For scenario one, a marketer might want to determine whether a certain medium has the biggest effect on increasing website visits for a given cohort. The chart for their first analysis may look at audiences and customers coming to the site after receiving an offer via email and in later days across a month, while the second analyzes those served with the same creative as a social media ad. This direct comparison for email and social will show which delivery method wins out.
Or scenario two, a business working across B2B and B2C might want to understand how well messages work for different target audiences. Setting dwell time on the brand site as the engagement metric, they can generate cohort charts for the same advertising message delivered to a B2B and B2C audience, tracking how long those who clicked through stuck around for each return session over a six-month period.
On both counts, what marketers get is an idea of which elements are driving the highest gains and how strategies should be adapted in future.
Limitations of cohort analysis in Google Analytics
As already mentioned, you can use cohort analysis straight out of Google Analytics - but it’s worth noting that there are some limitations.
First, while cohort analysis can (and should) be used for tracking multiple different shared characteristics, Google Analytics can only define cohorts based on the first time a user visits your website.

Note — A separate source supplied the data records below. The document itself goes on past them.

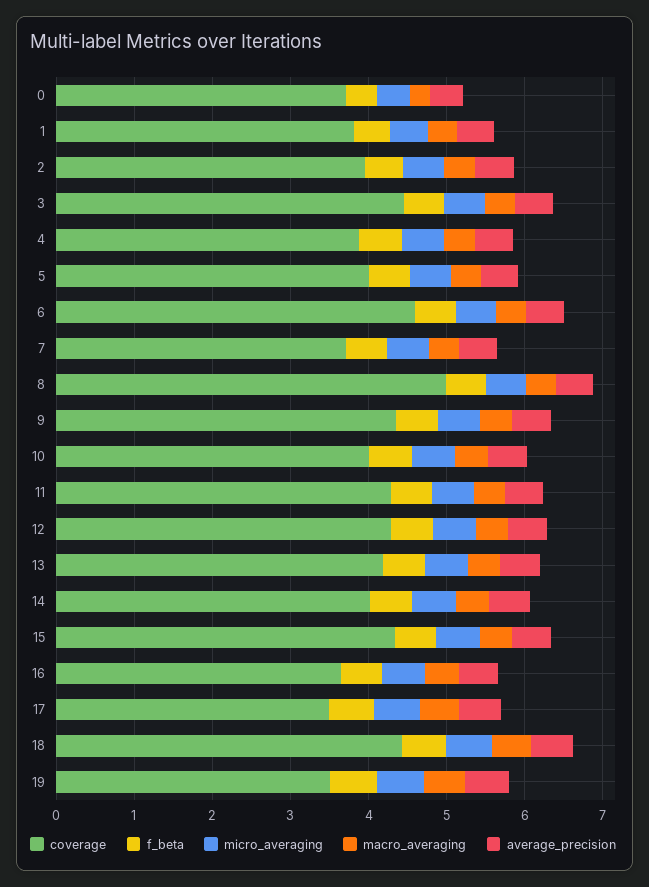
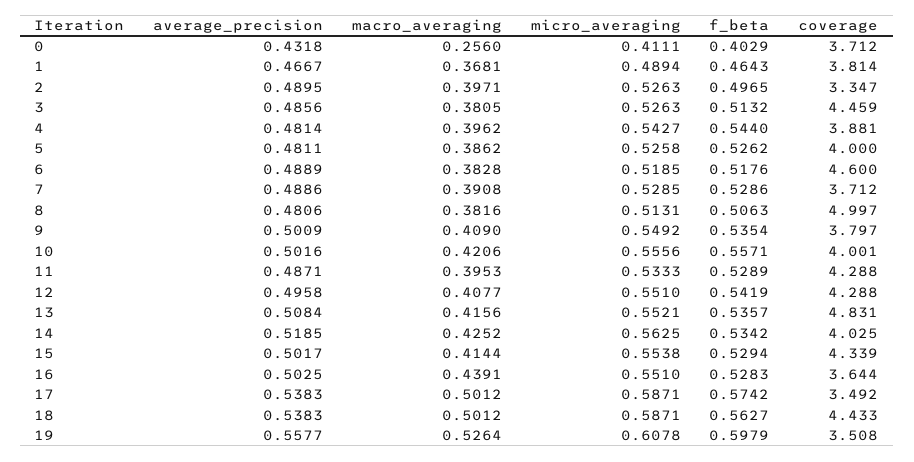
  {
    "coverage": {
      "0": 3.712,
      "1": 3.814,
-     "2": 4,
+     "2": 3.347,
      "3": 4.459,
      "4": 3.881,
      "5": 4,
      "6": 4.6,
      "7": 3.712,
      "8": 4.997,
-     "9": 4.4,
+     "9": 3.797,
      "10": 4.001,
      "11": 4.288,
      "12": 4.288,
-     "13": 4.2,
+     "13": 4.831,
      "14": 4.025,
      "15": 4.339,
      "16": 3.644,
      "17": 3.492,
      "18": 4.433,
      "19": 3.508
    },
    "f_beta": {
      "0": 0.4029,
      "1": 0.4643,
      "2": 0.4965,
      "3": 0.5132,
      "4": 0.544,
      "5": 0.5262,
      "6": 0.5176,
      "7": 0.5286,
      "8": 0.5063,
      "9": 0.5354,
      "10": 0.5571,
      "11": 0.5289,
      "12": 0.5419,
      "13": 0.5357,
      "14": 0.5342,
      "15": 0.5294,
      "16": 0.5283,
      "17": 0.5742,
      "18": 0.5627,
      "19": 0.5979
    },
    "micro_averaging": {
      "0": 0.4111,
      "1": 0.4894,
      "2": 0.5263,
      "3": 0.5263,
      "4": 0.5427,
      "5": 0.5258,
      "6": 0.5185,
      "7": 0.5285,
      "8": 0.5131,
      "9": 0.5492,
      "10": 0.5556,
      "11": 0.5333,
      "12": 0.551,
      "13": 0.5521,
      "14": 0.5625,
      "15": 0.5538,
      "16": 0.551,
      "17": 0.5871,
      "18": 0.5871,
      "19": 0.6078
    },
    "macro_averaging": {
      "0": 0.256,
      "1": 0.3681,
      "2": 0.3971,
      "3": 0.3805,
      "4": 0.3962,
      "5": 0.3862,
      "6": 0.3828,
      "7": 0.3908,
      "8": 0.3816,
      "9": 0.409,
      "10": 0.4206,
      "11": 0.3953,
      "12": 0.4077,
      "13": 0.4156,
      "14": 0.4252,
      "15": 0.4144,
      "16": 0.4391,
      "17": 0.5012,
      "18": 0.5012,
      "19": 0.5264
    },
    "average_precision": {
      "0": 0.4318,
      "1": 0.4667,
      "2": 0.4895,
      "3": 0.4856,
      "4": 0.4814,
      "5": 0.4811,
      "6": 0.4889,
      "7": 0.4886,
      "8": 0.4806,
      "9": 0.5009,
      "10": 0.5016,
      "11": 0.4871,
      "12": 0.4958,
      "13": 0.5084,
      "14": 0.5185,
      "15": 0.5017,
      "16": 0.5025,
      "17": 0.5383,
      "18": 0.5383,
      "19": 0.5577
    }
  }

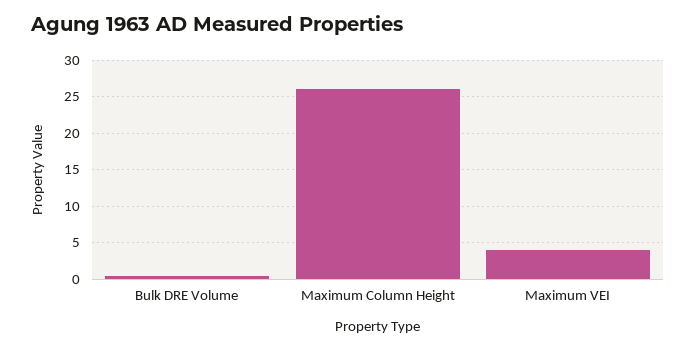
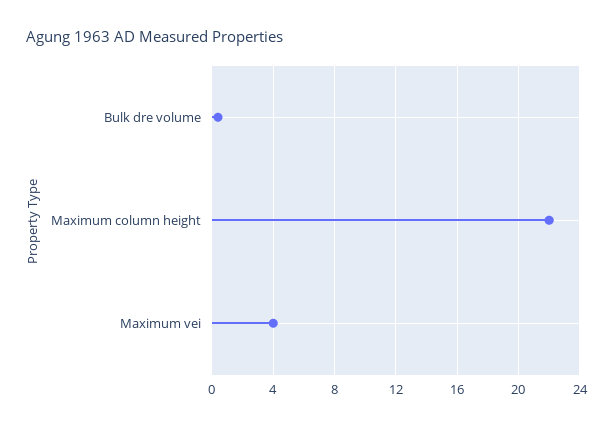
  {
    "Bulk DRE Volume": 0.5,
-   "Maximum Column Height": 26,
+   "Maximum Column Height": 22,
    "Maximum VEI": 4
  }

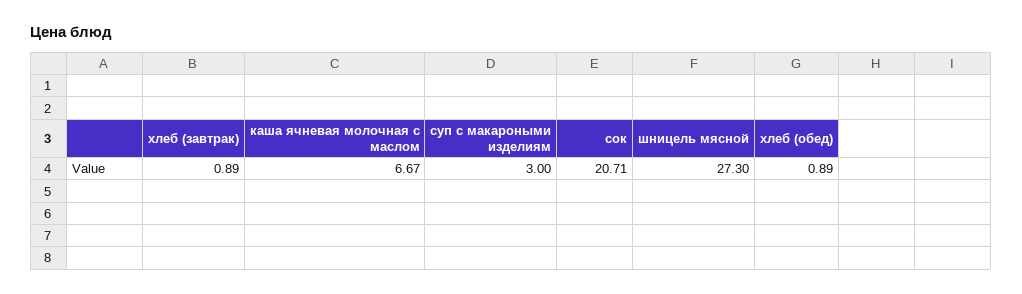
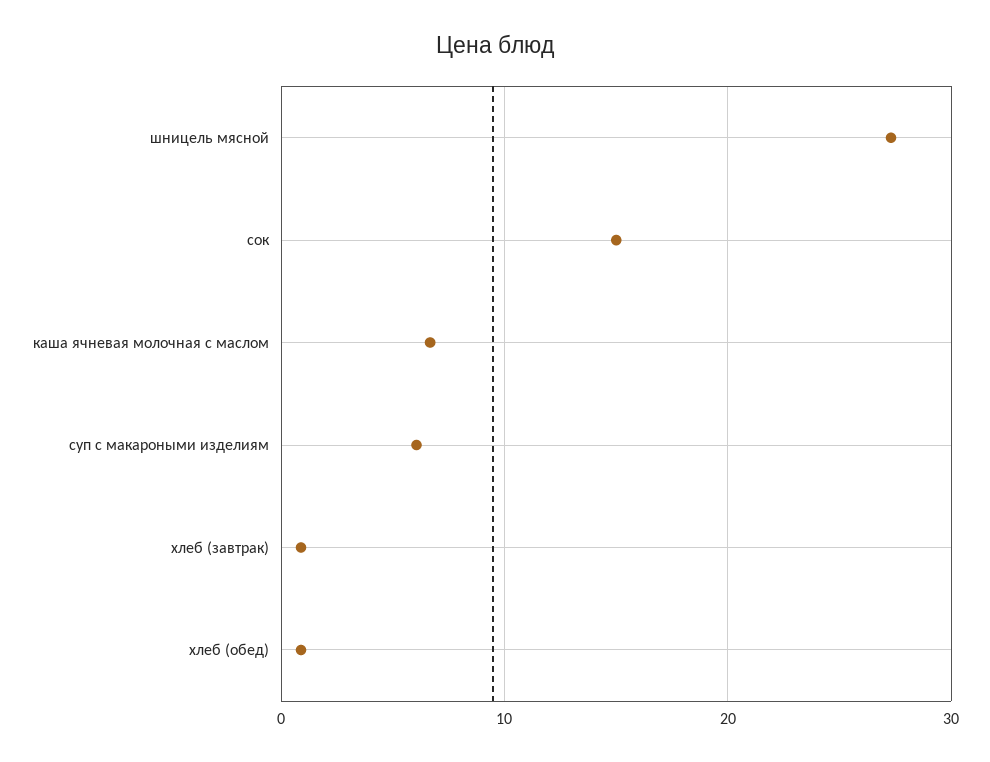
  {
    "хлеб (завтрак)": 0.89,
    "каша ячневая молочная с маслом": 6.67,
-   "суп с макароными изделиям": 3,
+   "суп с макароными изделиям": 6,
-   "сок": 20.71,
+   "сок": 15,
    "шницель мясной": 27.3,
    "хлеб (обед)": 0.89
  }

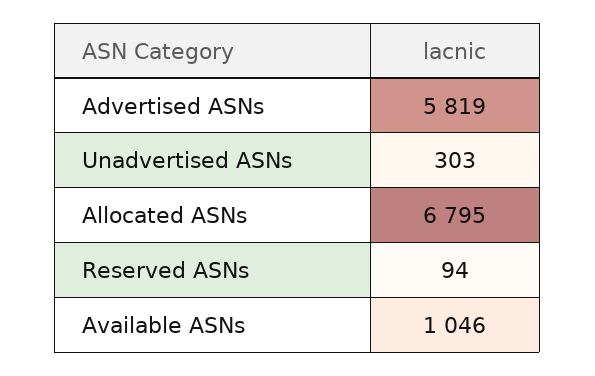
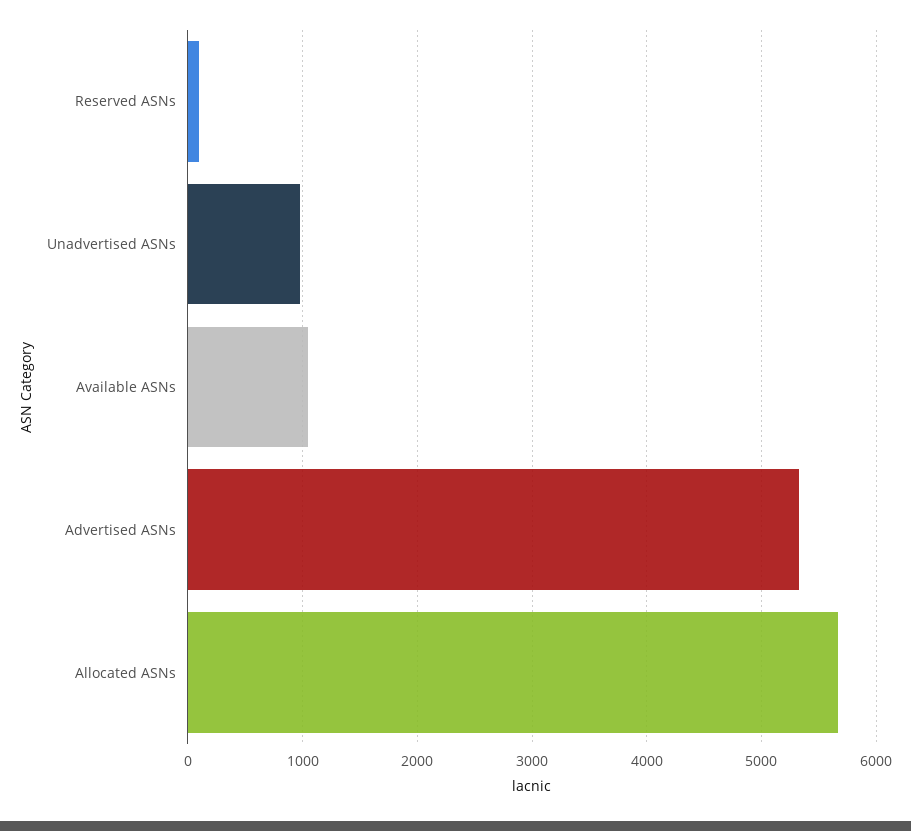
  {
-   "Advertised ASNs": 5819,
+   "Advertised ASNs": 5300,
-   "Unadvertised ASNs": 303,
+   "Unadvertised ASNs": 1000,
-   "Allocated ASNs": 6795,
+   "Allocated ASNs": 5700,
    "Reserved ASNs": 94,
    "Available ASNs": 1046
  }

Secondly, tracking retention and returning users to your site is going to start getting much harder with upcoming changes focused on customer privacy.
Thirdly, since cohort data is related to time periods, collecting enough data can be a lengthy process, meaning marketers will have to wait for days, weeks, months and even years before they can gather sufficient data for highly illuminating, but also sometimes belated analysis.
Confusion around cohort analysis is understandable. When combined with the limits of what it can do at speed, it’s not surprising that many marketers have yet to fully take the plunge and find out what it can deliver. But dismissing it as too intricate to be worth the hassle can mean you are missing out on huge, data-driven opportunities that could significantly improve your understanding of audience and customer behavior, and also your marketing effectiveness.
The ultimate verdict on diving into cohort analysis: it takes work, but it’s more than worthwhile.